Reputation: 33
I'm new to software development, and I'm not sure how to go about this. I want to visit every page of a website and grab a specific bit of data from each one. My problem is, I don't know how to iterate through all of the existing pages without knowing the individual urls ahead of time. For example, I want to visit every page whose url starts with
"http://stackoverflow.com/questions/"
Is there a way to compile a list and then iterate through that, or is it possible to do this without creating a giant list of urls?
Upvotes: 0
Views: 12795
Reputation: 414179
To grab a specific bit of data from a web site you could use some web scraping tool e.g., scrapy.

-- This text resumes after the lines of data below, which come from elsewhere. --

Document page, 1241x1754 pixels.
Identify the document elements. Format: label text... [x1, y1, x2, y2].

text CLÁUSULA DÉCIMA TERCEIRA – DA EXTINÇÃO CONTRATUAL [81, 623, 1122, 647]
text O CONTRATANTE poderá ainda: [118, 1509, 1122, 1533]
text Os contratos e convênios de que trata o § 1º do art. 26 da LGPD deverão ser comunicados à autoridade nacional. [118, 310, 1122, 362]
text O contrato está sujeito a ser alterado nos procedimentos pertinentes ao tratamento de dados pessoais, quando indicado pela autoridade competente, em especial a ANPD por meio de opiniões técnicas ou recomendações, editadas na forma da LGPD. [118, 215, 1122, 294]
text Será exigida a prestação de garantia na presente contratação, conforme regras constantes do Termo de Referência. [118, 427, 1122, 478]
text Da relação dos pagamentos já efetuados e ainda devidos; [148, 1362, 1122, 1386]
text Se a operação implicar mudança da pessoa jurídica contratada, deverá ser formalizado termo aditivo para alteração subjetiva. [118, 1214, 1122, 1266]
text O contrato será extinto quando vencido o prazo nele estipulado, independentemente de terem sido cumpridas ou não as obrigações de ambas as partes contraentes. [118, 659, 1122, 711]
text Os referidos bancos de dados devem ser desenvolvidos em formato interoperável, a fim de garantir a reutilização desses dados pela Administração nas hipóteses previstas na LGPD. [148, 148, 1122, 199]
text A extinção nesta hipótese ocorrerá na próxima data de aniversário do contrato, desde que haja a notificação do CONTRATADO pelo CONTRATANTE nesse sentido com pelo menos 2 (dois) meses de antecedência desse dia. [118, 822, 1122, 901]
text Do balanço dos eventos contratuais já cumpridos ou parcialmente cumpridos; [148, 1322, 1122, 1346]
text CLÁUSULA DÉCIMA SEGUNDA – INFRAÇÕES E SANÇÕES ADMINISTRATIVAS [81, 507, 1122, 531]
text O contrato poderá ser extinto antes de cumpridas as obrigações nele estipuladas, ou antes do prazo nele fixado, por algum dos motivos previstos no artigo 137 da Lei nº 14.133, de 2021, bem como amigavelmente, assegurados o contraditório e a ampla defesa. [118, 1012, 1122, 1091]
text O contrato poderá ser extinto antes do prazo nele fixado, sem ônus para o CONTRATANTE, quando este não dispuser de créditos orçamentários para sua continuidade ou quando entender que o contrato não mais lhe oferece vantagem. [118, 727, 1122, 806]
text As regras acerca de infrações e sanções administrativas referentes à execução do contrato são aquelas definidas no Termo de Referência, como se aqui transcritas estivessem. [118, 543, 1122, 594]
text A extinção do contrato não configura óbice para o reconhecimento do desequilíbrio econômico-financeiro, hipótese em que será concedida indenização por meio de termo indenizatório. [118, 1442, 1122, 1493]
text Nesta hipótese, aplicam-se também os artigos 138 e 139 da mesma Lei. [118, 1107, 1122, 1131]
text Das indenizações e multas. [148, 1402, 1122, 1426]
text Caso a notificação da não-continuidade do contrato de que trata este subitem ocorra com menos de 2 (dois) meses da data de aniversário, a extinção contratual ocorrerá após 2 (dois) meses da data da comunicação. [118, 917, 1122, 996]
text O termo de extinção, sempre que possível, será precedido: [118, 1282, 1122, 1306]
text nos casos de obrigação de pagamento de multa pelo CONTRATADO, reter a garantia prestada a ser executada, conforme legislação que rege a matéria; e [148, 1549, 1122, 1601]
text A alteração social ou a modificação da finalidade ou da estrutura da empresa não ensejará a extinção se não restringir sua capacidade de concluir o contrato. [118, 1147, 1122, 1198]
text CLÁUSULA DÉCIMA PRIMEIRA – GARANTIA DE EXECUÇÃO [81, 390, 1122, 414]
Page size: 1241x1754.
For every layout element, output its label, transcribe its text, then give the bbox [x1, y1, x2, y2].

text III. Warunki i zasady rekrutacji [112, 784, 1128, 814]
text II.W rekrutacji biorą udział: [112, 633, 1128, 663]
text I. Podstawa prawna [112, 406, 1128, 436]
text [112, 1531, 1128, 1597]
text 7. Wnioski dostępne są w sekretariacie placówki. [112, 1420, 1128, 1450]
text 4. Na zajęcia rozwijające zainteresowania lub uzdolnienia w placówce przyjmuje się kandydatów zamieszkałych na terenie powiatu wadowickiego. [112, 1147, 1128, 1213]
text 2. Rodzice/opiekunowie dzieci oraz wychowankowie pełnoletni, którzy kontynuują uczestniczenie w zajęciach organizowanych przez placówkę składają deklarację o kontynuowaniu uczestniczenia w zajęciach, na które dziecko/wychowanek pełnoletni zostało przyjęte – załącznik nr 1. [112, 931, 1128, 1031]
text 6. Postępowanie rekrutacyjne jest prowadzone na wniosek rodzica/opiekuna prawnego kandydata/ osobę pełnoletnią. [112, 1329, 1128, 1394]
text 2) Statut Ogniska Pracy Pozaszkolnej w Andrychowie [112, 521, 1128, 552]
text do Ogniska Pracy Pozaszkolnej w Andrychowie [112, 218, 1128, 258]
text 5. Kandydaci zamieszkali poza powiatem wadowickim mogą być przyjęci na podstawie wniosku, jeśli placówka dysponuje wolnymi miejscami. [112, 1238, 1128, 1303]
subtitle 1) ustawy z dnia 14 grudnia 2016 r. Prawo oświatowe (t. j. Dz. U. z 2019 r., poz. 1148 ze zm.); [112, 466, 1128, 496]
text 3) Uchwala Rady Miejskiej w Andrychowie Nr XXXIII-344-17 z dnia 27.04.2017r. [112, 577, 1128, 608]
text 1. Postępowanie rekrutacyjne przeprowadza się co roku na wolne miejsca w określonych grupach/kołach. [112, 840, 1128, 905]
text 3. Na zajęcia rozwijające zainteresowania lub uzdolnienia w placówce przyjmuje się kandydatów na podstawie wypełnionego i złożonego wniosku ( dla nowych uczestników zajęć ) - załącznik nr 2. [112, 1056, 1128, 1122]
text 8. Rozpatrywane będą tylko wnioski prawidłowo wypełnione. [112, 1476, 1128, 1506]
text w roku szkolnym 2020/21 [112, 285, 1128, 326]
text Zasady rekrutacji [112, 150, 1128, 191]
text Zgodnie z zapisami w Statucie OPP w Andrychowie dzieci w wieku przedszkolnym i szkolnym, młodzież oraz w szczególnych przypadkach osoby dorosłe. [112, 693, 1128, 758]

If required data is generated by javascript then you might need browser-like tool such as Selenium WebDriver and implement crawling of the links by hand.
Upvotes: 0
Reputation: 298166
Try Scrapy.
It handles all of the crawling for you and lets you focus on processing the data, not extracting it. Instead of copy-pasting the code already in the tutorial, I'll leave it to you to read it.
Upvotes: 5
Reputation: 658
For example, you can make a simple for loop, like this:
def webIterate():
base_link = "http://stackoverflow.com/questions/"
for i in xrange(24):
print "http://stackoverflow.com/questions/%d" % (i)
The output will be:
http://stackoverflow.com/questions/0
http://stackoverflow.com/questions/2
http://stackoverflow.com/questions/3
...
http://stackoverflow.com/questions/23
It's just an example. You can pass numbers of questions and make with them whatever you want
Upvotes: -2